Using aqueous ammonium chloride solution instead of 15% hydrochloric acid gives 1-isopropyl-4- (4-fluorophenyl) -4-hydroxy-7-methyl-4a, 5,6,8a-tetrahydro-2 (IH) -quinazolinone , Mp 154-158 °, which can be converted by treatment with hydrochloric acid in the title compound.

zolinon

17/4 g of 1-isopropyl 1-4- (4-fluorophenyl) -7-methyl-4a, 5, 6, 8a-tetrahydro-2 (IH) -quinazolinone vzerden dissolved in 50 ml of decalin hot and at 140 ° portions mixed with 4 g of sulfur powder. After completion of the addition, stirring is continued at 160 ° for one hour. The mixture is diluted with toluene and extracted several times with 15% hydrochloric acid. The acidic aqueous phase is underlaid with methylene chloride and neutralized with sodium hydroxide under ice cooling. The aqueous phase is extracted with methylene chloride and the combined methylene chloride extracts are concentrated in vacuo. The concentrate is chromatographed on silica gel using dichloromethane and methanol as eluent.
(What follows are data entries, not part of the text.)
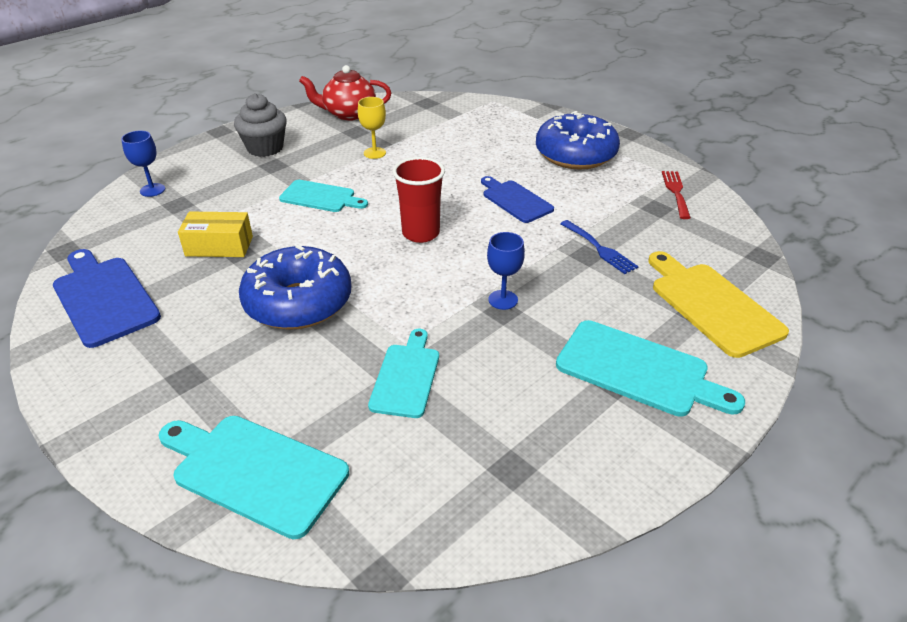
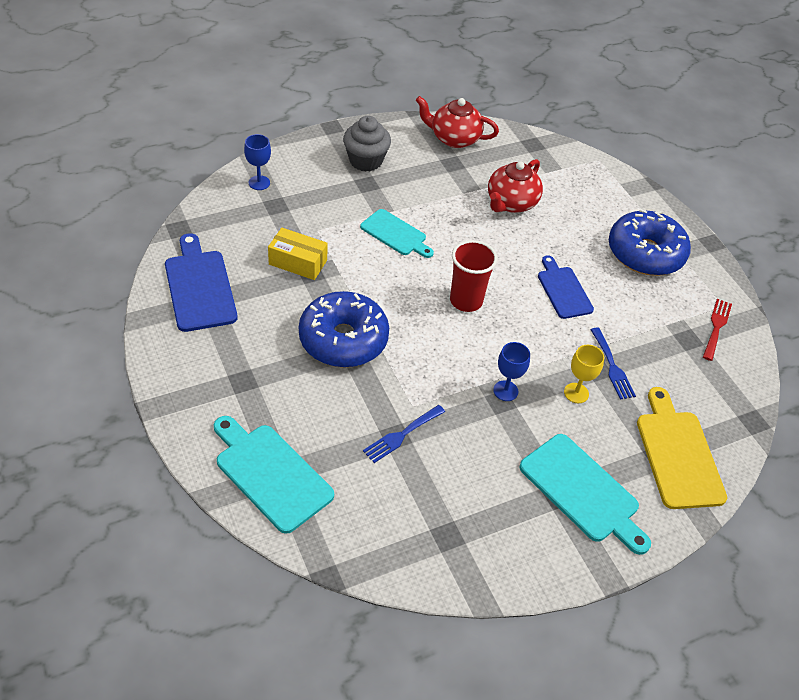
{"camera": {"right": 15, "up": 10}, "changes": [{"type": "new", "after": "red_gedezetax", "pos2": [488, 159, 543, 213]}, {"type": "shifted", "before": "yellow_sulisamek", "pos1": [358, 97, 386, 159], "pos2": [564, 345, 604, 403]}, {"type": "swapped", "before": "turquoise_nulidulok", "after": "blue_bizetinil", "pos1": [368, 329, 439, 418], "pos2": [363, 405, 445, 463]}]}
After recrystallization from toluene, the title compound of mp. 174-176 °.

3700 / IG / SE

Claims (3)

57 880 18 -AS Invention claim 1. Process for the preparation of compounds of the formula I, wherein R _{1 is} G _1-5 -alkyl, C, g-cycloalkyl, C ₁ -C 6 -cycloalkyl-C ₁ -alkyl, C ₁ -C -haloalkyl, allyl or propargyl, Ro, R-, R * and R ^ independently of one another are hydrogen, chlorine, chlorine, bromine, C ₁ -C 4 -alkyl, C ₁ -C 4 -alkoxy, C ₁ -C 4 -alkylthio, nitro or trifluoromethyl, 100-5222 wherein at least two of the substituents R ₂ , R ^, R ^ and R _{5 are} hydrogen, Y. and y.sup.4 independently of one another denote hydrogen, fluorine, chlorine, bromine, C, .alpha.) 'L, C,., - alkoxy or trifluoromethyl, and ring A the structures (A) has, characterized in that one a) for the preparation of compounds of the formula I in which R ₁ to R ₁ -, Y -, Y ₂ and ring A have the above meanings, compounds of the formula II, II wherein R, -R ₅ and A have the above meaning, with compounds of the formula III, III 100-5222 where Y, and Y _{2 have the} above meaning, and Z for. ''."Lithium or a group of the formula -MgX, wherein X is chlorine, bromine or iodine, reacting, the reaction product hydrolyzed and, if necessary, compounds of formula I, wherein A has the structure (a), to compounds of formula I, wherein A has the structure (b), oxidized, b) for the preparation of compounds of formula I, wherein r; Y, and Y _{2 have the} above meaning, and R, up A has the structure (a), compounds of the formula Ia, Ia wherein R, to R Y .. and Y ~ have the above meaning, a dehydration subject, or c) for the preparation of compounds of formula I, wherein R, to Rr, Y, and Y _{2 have the} above meaning, and A having the structure (b), compounds of the formula Ia dehydration and thus obtained compounds of formula I, wherein A has the structure (a), oxidized. 57 880 18 2. The method according to item 1a) or 1c) for the preparation of compounds of formula I mentioned in point 1, wherein R ₁ to Rr, Y ₁ and Yp have the meaning given in point 1, and Λ has the structure (b) characterized in that corresponding compounds of the formula I in which A has the structure (a) are oxidized. 3. The method according to item 1a), characterized in that treating compounds of formula II first with sodium hydride.